Canada, Europe, and other countries already require graphic warning labels on cigarette packs and cartons. Studies suggest that graphic warnings make smokers more likely to quit and adolescents less likely to start. In Canada, graphic warnings contributed to a five percent drop in the smoking population. Smokers now account for only 13 percent of the Canadian population–down from 18 percent of the population.
FDA hired a company to survey 18,000 smokers to determine which labels would be most effective. The 36 proposed labels will be narrowed to nine by June. The tobacco companies will not be allowed to pick their preferred label–they will be required to allocate all nine warnings evenly among products.

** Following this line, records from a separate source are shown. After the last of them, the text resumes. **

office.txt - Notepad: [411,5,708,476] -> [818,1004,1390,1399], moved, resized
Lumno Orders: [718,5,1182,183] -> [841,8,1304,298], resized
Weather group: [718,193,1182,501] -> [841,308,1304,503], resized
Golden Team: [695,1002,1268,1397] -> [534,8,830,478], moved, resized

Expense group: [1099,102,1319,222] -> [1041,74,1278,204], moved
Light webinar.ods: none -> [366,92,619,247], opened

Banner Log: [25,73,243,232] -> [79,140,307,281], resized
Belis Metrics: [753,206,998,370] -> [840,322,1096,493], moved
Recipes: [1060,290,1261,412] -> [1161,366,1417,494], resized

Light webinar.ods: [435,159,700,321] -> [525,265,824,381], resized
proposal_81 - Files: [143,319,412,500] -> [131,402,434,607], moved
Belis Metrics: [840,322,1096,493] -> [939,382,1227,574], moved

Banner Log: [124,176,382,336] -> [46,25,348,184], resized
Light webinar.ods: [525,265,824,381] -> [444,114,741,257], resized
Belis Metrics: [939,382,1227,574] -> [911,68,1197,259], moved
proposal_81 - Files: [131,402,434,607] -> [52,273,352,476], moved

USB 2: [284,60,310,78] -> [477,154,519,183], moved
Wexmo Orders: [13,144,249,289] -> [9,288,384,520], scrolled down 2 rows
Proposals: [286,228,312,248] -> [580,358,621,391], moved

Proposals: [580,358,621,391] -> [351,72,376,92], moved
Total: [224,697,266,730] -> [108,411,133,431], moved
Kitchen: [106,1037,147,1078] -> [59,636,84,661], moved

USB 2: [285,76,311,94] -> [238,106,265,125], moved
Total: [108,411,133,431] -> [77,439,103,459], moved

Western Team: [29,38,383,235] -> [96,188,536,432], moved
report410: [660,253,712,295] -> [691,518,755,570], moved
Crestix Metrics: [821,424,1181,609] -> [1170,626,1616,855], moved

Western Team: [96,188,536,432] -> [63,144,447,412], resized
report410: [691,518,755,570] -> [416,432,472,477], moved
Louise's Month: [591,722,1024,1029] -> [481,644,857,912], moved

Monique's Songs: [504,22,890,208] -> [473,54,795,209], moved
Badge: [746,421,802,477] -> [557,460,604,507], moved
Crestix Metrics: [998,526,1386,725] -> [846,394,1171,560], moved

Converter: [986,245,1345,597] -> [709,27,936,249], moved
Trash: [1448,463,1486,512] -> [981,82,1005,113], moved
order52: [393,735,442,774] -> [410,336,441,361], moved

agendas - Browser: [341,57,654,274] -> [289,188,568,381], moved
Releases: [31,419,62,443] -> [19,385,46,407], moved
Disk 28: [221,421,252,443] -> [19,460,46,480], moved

Some cigarette companies argue that the warning label requirement infringes the companies’ Constitutional rights to free speech and due process. This issue was litigated and decided on January 4, 2010 in the Western District of Kentucky in a case called Commonwealth Brands, Inc. v. United States. The court held that a blanket ban on color and graphics in tobacco labeling and advertising was overly broad and that prohibiting tobacco companies from labeling products as FDA regulated was unconstitutional. However, the court also held that Congress and FDA could constitutionally ban tobacco companies from sponsoring events, require more conspicuous labeling, ban introduction of modified-risk tobacco products without FDA approval, and ban outdoor advertising, free samples, and gifts with purchases. The case is being appealed to the Sixth Circuit.